Una delle ultime immagini del compagno Lezzi è quella legata a una mattina di settembre del 2008. Con l’Istituto di Studi Socialisti intitolato a Gaetano e l’Istituto Campano di storia della Resistenza era stato organizzato un seminario su “L’umanesimo socialista di Arfè”. Come testimoni c’erano Giorgio Benvenuto, Filippo Caria, Guido D’Agostino, Emanuele Macaluso, Sandro Petriccione, Rino Formica, Massimo Villone. Ricordo che davanti all’ingresso dell’Orto Botanico, sede del seminario, si fermò un taxi dal quale scese un elegantissimo signore, con una folta chioma bianca, che si appoggiava a un bastone da passeggio. Gli andammo incontro in molti. Lui salutò con un inchino e, scelse il braccio di mia moglie, per fare il suo ingresso in sala.

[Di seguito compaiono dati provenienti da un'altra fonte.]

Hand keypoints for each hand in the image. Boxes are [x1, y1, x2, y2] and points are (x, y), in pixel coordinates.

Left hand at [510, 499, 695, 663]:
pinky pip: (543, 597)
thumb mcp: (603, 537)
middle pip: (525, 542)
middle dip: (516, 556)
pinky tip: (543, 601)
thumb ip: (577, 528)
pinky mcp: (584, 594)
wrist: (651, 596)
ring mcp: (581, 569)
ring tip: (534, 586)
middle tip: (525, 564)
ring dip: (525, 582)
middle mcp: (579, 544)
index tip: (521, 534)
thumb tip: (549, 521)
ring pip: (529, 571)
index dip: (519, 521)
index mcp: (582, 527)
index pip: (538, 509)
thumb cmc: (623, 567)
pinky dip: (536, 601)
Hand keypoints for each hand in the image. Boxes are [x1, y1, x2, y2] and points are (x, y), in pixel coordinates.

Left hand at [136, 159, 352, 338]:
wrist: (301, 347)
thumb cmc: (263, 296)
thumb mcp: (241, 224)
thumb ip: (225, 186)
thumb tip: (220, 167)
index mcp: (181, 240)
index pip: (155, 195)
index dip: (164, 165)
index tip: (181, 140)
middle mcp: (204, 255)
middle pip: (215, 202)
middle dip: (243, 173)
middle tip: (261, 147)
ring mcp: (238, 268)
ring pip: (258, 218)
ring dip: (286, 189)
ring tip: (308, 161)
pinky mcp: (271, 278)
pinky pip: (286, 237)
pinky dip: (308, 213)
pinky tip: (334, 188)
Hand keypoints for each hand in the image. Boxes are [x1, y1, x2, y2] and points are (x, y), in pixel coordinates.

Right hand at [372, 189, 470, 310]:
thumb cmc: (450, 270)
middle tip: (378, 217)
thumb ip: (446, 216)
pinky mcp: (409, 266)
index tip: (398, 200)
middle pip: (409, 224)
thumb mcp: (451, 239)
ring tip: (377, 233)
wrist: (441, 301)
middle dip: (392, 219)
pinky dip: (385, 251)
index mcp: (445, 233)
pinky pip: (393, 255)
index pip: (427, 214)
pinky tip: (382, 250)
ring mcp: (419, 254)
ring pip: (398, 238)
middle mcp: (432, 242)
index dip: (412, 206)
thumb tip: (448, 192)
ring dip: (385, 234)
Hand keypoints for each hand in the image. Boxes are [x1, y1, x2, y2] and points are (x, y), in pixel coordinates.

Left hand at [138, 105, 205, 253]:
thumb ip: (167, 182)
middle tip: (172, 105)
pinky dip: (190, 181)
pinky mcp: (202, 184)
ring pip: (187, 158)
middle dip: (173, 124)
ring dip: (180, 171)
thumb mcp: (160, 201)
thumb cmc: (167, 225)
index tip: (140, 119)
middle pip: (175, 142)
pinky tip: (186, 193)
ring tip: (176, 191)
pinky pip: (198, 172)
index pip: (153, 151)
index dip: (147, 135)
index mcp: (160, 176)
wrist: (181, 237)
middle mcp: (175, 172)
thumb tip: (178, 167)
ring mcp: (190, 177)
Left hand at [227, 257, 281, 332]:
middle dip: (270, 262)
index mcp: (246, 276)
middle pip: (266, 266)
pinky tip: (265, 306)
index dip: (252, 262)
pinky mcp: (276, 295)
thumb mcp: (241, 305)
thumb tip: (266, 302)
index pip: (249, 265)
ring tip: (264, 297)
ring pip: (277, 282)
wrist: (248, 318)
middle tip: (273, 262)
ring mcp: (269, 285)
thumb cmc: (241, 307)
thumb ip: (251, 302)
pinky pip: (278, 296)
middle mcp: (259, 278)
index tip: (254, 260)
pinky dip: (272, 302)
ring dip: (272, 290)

Non riuscii a partecipare, sabato 15 dicembre 2012, alla festa dei suoi novant’anni organizzata dal Comune di Napoli, nel corso della quale il sindaco De Magistris gli fece dono di una medaglia d’oro. Gli telefonai, però, per complimentarmi e augurargli di poter percorrere ancora un lungo pezzo di strada. Non rispose a quella telefonata e allora gli lasciai un messaggio in segreteria. Dopo poco mi richiamò per ringraziarmi. E, in verità, non lo fece una sola volta. Nel corso della giornata lo fece tre o quattro volte, come a volersi scusare di non aver sentito lo squillo del telefono o a volere –come gli piaceva- mantenere vivo il rapporto con ogni suo interlocutore.
Poi, fu silenzio da quella volta fino al giorno della sua morte, avvenuta il 7 ottobre del 2013. Anche se lui (politicamente parlando) era già morto, prima, passo passo, sin dalla ingloriosa scomparsa del “suo” Psi.
[1] Fu chiamato “armistizio corto” il testo breve steso dagli angloamericani, composto di 12 articoli, annunciato l’8 settembre ma firmato a Cassibile il 3, per trattare la resa dell’Italia. Fu chiamato, invece, “armistizio lungo” il testo, composto di 44 articoli, firmato, a Malta, dallo stesso Badoglio, il 29 settembre 1943, col quale l’Italia accettava il controllo politico e militare degli alleati.
[2] Inchiesta sul PSI nelle province meridionali, in Nord e Sud, Rivista mensile diretta da Francesco Compagna, Anno III, numero 16, marzo 1956.